- Location of Posey Township in Clay County
- Coordinates: 39°28′27″N 87°11′02″W﻿ / ﻿39.47417°N 87.18389°W
- Country: United States
- State: Indiana
- County: Clay

Government
- • Type: Indiana township

Area
- • Total: 35.75 sq mi (92.6 km^{2})
- • Land: 35.04 sq mi (90.8 km^{2})
- • Water: 0.71 sq mi (1.8 km^{2})
- Elevation: 679 ft (207 m)

Population (2020)
- • Total: 4,016
- • Density: 114.6/sq mi (44.25/km^{2})
- FIPS code: 18-61290
- GNIS feature ID: 453761

= Posey Township, Clay County, Indiana =

Posey Township is one of eleven townships in Clay County, Indiana.
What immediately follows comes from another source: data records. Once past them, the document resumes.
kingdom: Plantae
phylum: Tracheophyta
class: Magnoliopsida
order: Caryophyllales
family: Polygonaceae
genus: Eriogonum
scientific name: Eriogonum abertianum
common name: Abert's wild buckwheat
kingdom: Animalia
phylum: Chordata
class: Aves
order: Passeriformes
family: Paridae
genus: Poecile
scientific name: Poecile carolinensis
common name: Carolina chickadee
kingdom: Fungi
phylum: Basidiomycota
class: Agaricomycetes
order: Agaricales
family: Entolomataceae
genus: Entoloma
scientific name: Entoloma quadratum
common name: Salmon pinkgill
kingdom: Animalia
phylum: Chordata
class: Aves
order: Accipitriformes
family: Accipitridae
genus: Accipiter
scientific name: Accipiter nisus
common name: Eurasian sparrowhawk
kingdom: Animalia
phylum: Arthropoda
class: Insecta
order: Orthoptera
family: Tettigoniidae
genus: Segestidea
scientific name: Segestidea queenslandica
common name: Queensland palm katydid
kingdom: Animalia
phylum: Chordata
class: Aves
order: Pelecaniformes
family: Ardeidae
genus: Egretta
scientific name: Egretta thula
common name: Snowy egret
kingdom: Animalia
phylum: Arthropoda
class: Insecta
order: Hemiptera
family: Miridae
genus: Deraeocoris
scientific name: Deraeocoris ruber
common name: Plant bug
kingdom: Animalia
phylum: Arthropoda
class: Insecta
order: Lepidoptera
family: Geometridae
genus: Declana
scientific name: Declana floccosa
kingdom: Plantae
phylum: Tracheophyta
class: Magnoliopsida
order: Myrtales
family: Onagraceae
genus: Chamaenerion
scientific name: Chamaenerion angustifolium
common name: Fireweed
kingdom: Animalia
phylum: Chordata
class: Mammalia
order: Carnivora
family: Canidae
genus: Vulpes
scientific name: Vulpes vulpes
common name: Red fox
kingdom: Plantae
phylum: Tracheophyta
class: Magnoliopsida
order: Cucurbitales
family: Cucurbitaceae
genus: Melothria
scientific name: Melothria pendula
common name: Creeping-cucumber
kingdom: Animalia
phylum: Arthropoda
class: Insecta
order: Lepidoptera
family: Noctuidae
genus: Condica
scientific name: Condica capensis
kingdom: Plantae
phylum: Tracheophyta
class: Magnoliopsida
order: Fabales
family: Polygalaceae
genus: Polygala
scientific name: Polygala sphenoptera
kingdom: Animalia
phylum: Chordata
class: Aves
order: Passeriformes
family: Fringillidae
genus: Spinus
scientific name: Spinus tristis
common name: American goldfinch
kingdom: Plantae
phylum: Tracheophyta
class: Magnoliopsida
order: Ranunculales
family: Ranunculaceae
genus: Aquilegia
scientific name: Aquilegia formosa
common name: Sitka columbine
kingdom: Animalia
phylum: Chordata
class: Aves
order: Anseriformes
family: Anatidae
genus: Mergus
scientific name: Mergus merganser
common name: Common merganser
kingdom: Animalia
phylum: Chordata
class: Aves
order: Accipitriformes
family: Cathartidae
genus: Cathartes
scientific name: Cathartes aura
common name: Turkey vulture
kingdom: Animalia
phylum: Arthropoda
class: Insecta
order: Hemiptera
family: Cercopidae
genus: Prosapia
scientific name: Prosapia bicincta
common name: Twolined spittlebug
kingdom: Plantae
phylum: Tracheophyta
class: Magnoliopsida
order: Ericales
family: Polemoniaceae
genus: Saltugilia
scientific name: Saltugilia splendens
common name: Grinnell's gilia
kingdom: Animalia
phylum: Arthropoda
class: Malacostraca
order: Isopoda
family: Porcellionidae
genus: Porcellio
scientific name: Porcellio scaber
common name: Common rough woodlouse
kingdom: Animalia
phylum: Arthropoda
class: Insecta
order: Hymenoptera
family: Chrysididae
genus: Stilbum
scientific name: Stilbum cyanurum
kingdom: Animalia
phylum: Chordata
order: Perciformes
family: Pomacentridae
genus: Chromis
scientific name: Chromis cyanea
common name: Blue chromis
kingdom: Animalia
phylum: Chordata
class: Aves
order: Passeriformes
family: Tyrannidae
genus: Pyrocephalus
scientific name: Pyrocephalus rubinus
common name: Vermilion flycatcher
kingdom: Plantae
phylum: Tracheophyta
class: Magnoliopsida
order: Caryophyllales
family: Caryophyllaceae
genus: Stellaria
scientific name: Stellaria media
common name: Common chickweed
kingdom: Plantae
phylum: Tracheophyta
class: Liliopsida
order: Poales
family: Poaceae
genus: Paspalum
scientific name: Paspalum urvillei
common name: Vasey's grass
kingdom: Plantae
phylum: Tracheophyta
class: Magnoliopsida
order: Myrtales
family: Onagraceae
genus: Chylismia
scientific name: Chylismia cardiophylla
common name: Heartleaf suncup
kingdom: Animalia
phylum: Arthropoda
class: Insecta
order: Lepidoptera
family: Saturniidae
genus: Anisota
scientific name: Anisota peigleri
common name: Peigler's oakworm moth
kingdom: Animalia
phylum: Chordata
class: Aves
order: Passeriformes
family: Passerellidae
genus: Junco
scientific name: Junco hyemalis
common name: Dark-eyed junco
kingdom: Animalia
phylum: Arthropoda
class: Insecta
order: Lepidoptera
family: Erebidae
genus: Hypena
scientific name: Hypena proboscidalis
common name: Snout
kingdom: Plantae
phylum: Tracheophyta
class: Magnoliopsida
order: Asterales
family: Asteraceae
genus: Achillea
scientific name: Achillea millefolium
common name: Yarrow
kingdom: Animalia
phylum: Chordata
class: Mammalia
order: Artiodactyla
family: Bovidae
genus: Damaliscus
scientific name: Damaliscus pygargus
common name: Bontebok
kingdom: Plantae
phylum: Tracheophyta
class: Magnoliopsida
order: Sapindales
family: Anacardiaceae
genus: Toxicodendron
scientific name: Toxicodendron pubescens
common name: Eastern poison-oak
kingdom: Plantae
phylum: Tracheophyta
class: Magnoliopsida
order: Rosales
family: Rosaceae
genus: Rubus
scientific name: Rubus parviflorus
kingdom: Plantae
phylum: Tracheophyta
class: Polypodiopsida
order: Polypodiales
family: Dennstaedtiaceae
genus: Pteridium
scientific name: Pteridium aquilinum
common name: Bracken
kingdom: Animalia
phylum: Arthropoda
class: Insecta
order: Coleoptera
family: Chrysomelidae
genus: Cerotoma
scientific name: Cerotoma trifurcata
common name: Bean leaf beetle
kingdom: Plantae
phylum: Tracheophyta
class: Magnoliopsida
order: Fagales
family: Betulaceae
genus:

As of the 2020 census, its population was 4,016 (down from 4,063 at 2010) and it contained 1,682 housing units.

==History==
Posey Township was organized in 1828. It was named for Territorial Governor Thomas Posey.

==Geography==
According to the 2010 census, the township has a total area of 35.75 sqmi, of which 35.04 sqmi (or 98.01%) is land and 0.71 sqmi (or 1.99%) is water.

===Cities and towns===
- Brazil (southwest edge)
- Staunton

===Unincorporated towns===
- Billtown
- Billville
- Cherryvale
- Cloverland
- Cottage Hill
- Purdy Hill
- Turner
- Twin Beach
(This list is based on USGS data and may include former settlements.)

===Adjacent townships===
- Dick Johnson Township (north)
- Brazil Township (northeast)
- Jackson Township (east)
- Sugar Ridge Township (southeast)
- Perry Township (south)
- Riley Township, Vigo County (southwest)
- Lost Creek Township, Vigo County (west)
- Nevins Township, Vigo County (northwest)

===Major highways===
- Interstate 70
- U.S. Route 40
- State Road 42
- State Road 59
- State Road 340

===Cemeteries===
The township contains seven cemeteries: Billtown, Clearview, Cottage Hill, German, Rhule, Summit Lawn and Summit Lawn.